In this section, we briefly review some related works on talking face generation.

2.1. GENERATIVE ADVERSARIAL NETWORK (GAN)

Generative adversarial network (GAN) is a framework that is composited of a generator network and a discriminator network. It can be utilized to train a generative model. The generator tries to fool the discriminator maximally. On the other hand, the discriminator also tries to discriminate the generated samples from the true ones as much as possible. By using this manner, both the generator and discriminator's performance can be improved in the end. GAN methods have wildly utilized for many computer vision tasks, for example, image synthesis (Radford et al., 2016) , image superresolution (Ledig et al., 2017) , and image style transfer (Zhu et al., 2017) . In recent years, some methods proposed to improve the original GAN from different perspectives. Such as Conditional GAN (CGAN) (Mirza & Osindero, 2014) , the InfoGAN (Chen et al., 2016) , and the CycleGAN (Zhu et al., 2017) . The GAN methods also can be utilized in the data enhancement. For example, we can use GAN to generate different action images of people to train an action recognition model.

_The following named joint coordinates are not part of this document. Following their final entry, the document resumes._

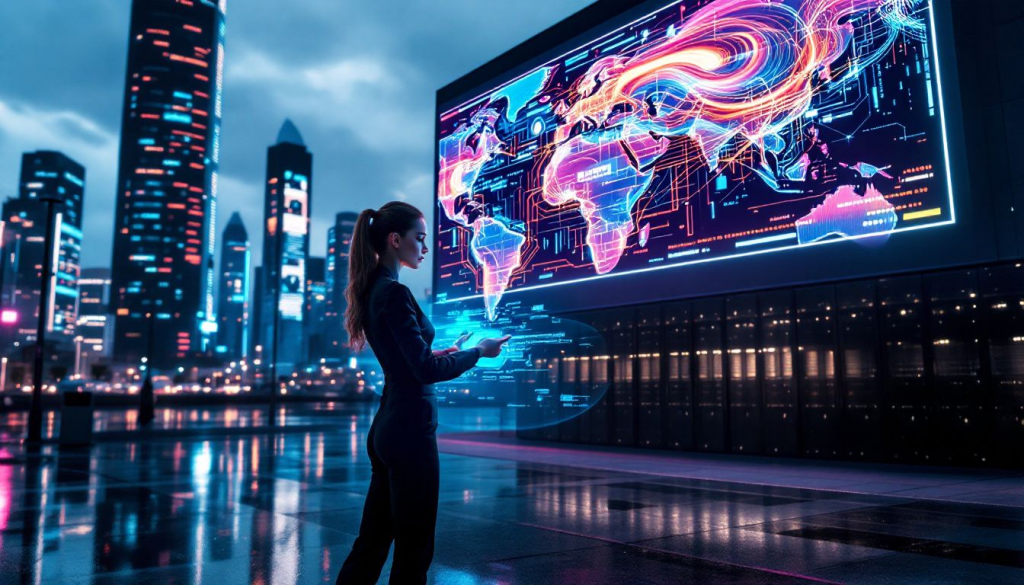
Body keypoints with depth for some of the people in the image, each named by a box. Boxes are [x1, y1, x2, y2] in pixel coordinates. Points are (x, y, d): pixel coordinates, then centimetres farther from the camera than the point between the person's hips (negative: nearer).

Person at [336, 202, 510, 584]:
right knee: (413, 549, 3)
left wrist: (451, 351, 18)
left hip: (386, 429, 9)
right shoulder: (394, 293, -16)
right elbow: (426, 371, -19)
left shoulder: (373, 290, 12)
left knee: (372, 542, 15)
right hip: (409, 430, -9)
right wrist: (479, 352, -6)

2.2. TALKING FACE GENERATION

Synthesizing high-fidelity audio-driven facial video sequences is an important and challenging problem in many applications like digital humans, chatting robots, and virtual video conferences. For a long time, the topic of synthesizing realistic speech video from audio with an image as input is very charming for researchers. In the beginning, people adopted the model-based approach. These methods need to establish the relationship between audio semantics and lip movement. Such as phoneme mapping (Fisher, 1968 )and anatomical actions (Edwards et al., 2016) . Because the establishment of this relationship is quite difficult, it is not suitable for large-scale use. In recent years, with the development of GAN technology, the research of constrained talking face generation from speech began to flourish. Kumar et al. (2017) attempted to generate key points synchronized with audio by using delay LSTM (Graves & Schmidhuber, 2005) . They learn a mapping between the input audio and the corresponding lip landmarks of Barack Obama. Suwajanakorn et al. ( 2017) also proposed a method named "teeth proxy" for improving the visual quality of teeth generation. But these methods can only train specific people who have a lot of video data. Fried et al. (2019) proposed that the video of a single speaker can be edited seamlessly by adding or deleting phrases in the speech. Unfortunately, to accomplish this task, they still need at least one hour's data for each speaker.



Figure 1: The left parameter dimension map and the right parameter amplitude map after a piece of audio passes through MFCC.